Reporter Edmund Crosthwaite visited the specialist hearing impaired unit at Rushmere Hall Primary School as part of Deaf Awareness Week (May 2-8).

A school classroom can be a challenging place for children at times. Not everyone is suited to academic learning, while some have additional hurdles to overcome which can put them on the back foot when compared to their peers.

In an environment where so much is communicated verbally and aurally, a hearing impediment could be a major set back in the education of many young lives. However through the work of hearing impaired units like that at Rushmere Hall Primary School in Ipswich specialist teaching ensures the children it works with get all the support they need.

At Rushmere Hall there are eight children in the HIU, which caters for students between the ages of four and 11. Teacher of the Deaf Jo Hughes explained how pupils get referred to her team.

“For quite a few years now children are tested at birth so early on a lot of children are diagnosed with a hearing impairment,” she said. “The education service is involved from the moment they are diagnosed. The children here (at Rushmere Hall) have attended a mainstream nursery and while at the nursery they have been given an education, health and care plan because they needed some additionally support to improve their language.

“Once they have got that education, health and care plan that means they are able to have access to a HIU.”

Mrs Hughes said the unit helps its students access the same curriculum as children in mainstream education for most subjects.

“If, for example, in their classroom they are learning about the Great Fire of London and they need extra help, we are doing that here. Their English and maths they quite often have a bespoke programme because the curriculum has got harder and harder for mainstream children, and if the children maybe don’t have the language to follow that we have to tailor that very specifically to their needs.”

As well as learning in the HIU the students also take part in classes with the rest of their peers, assisted by a support worker who can help them communicate with fellow pupils and teachers.

“Part of the reason of being on this unit is you have got a mixture of working alongside your hearing impaired peers, which is important they see their identity and the fact they do wear hearing aids, but also that they can work alongside their hearing peers and have friendships there too,” Mrs Hughes said. “Hopefully it’s the best of both worlds.”

The HIU’s work with its children goes beyond the classroom though – it helps them deal with real life situations like those they will face outside school.

Mrs Hughes said: “We do something called a smiLE programme which is to give children confidence when they go out into the community. So for example they may go with a speech and language therapist down to the shops having been given some money and asked to go in and buy some vegetables, go and buy this, that and the other because if maybe you’re not confident with your speech it’s quite hard to go into a shop and talk to someone.
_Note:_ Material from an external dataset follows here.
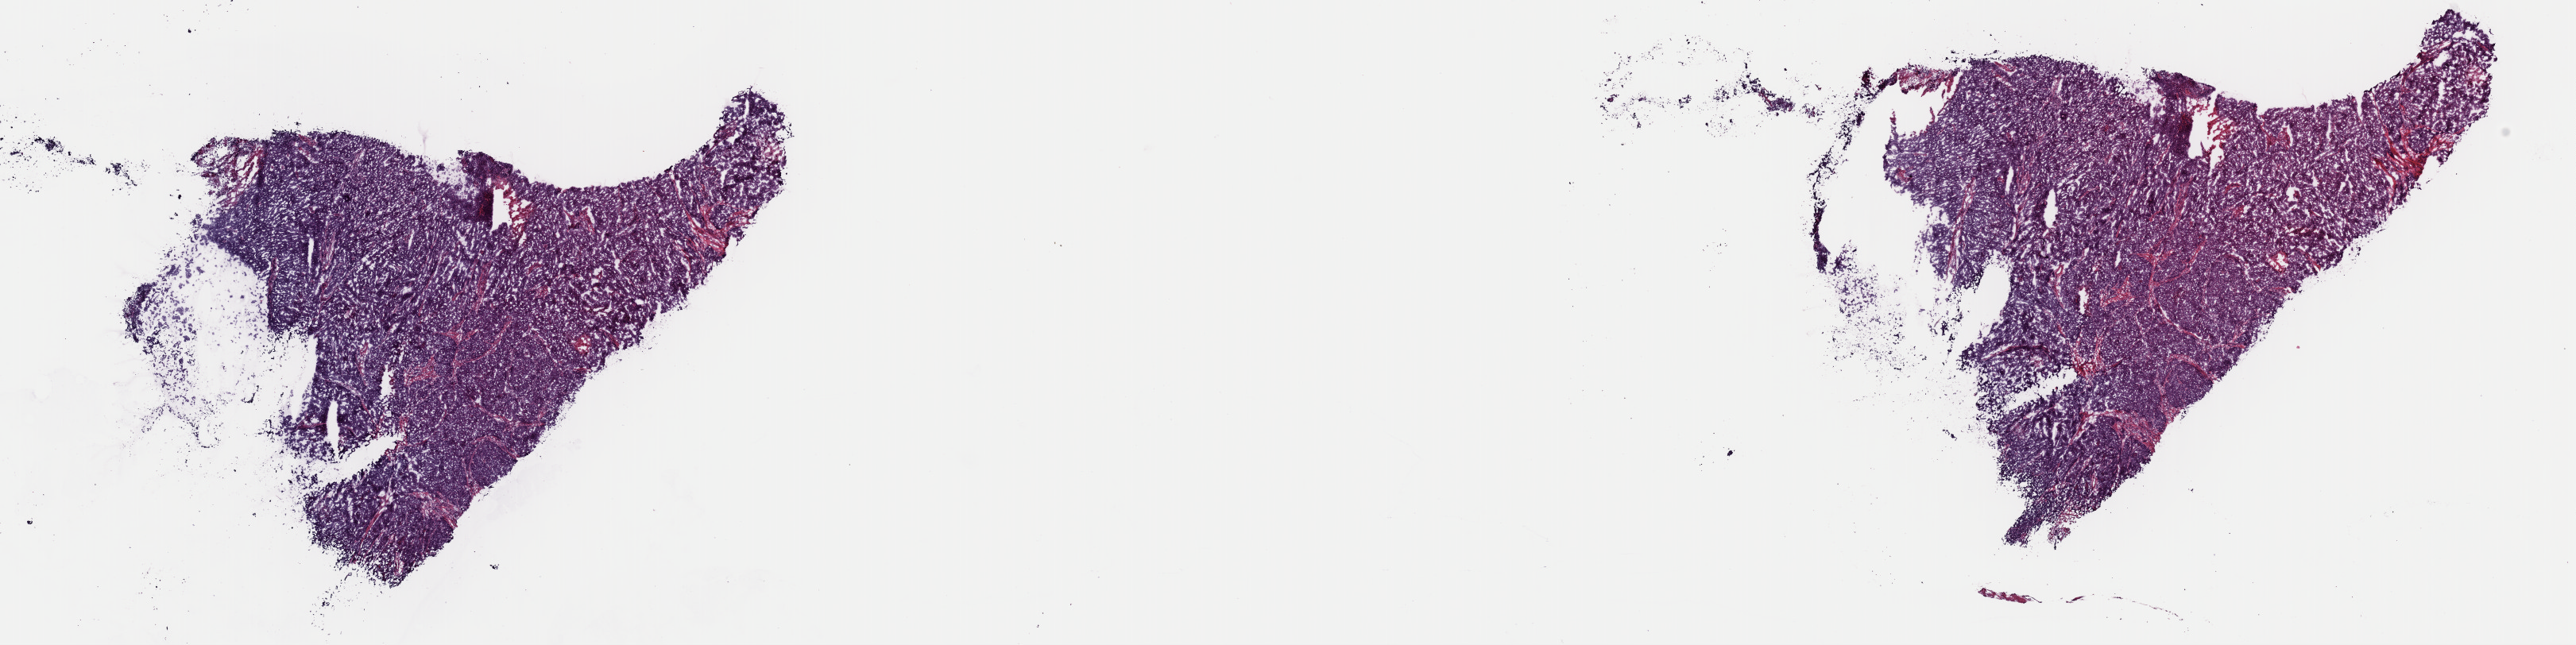
Digitized H&E-stained tissue section (whole slide), whole scanned area (about 25.6 x 6.4 mm, acquisition: 40x scan) shown as a low-resolution overview, frozen section, primary tumour sample from the cervix. Patient: female, age at initial diagnosis 30 years. Histologic grade: G3 (poorly differentiated). Composition of this section per pathologist review: tumour cells 80%, tumour nuclei 80%, normal cells 0%, stromal cells 20%, necrosis 0%. Infiltration values recorded for this section: lymphocyte infiltration 40%, monocyte infiltration 20%, neutrophil infiltration 20%.
• FIGO stage: IIIB
• pathologic diagnosis: Adenocarcinoma, endocervical type (cervix uteri)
“We start off by doing visits to the office and asking for a hole punch and gradually get more tricky.”

Once children reach the upper age limit of the HIU, or when the staff there feel they are ready, they return to mainstream education. For those that need continuing support, Mrs Hughes said they are directed to another unit with secondary education provision and help find them somewhere suitable.

Obviously sign language is an important part of life for the children in the Rushmere Hall HIU, but it is not something they are all familiar with when they arrive.

“It depends on the child” Mrs Hughes said. “We have children here who don’t sign and we have children who are 100% reliant on signing.

“We have skilled practitioners, support, specialist teaching assistants who have got high level signing qualifications. There is also a BSL (British Sign Language) sign group where we have a deaf adult role model there as someone for the children to aspire to.”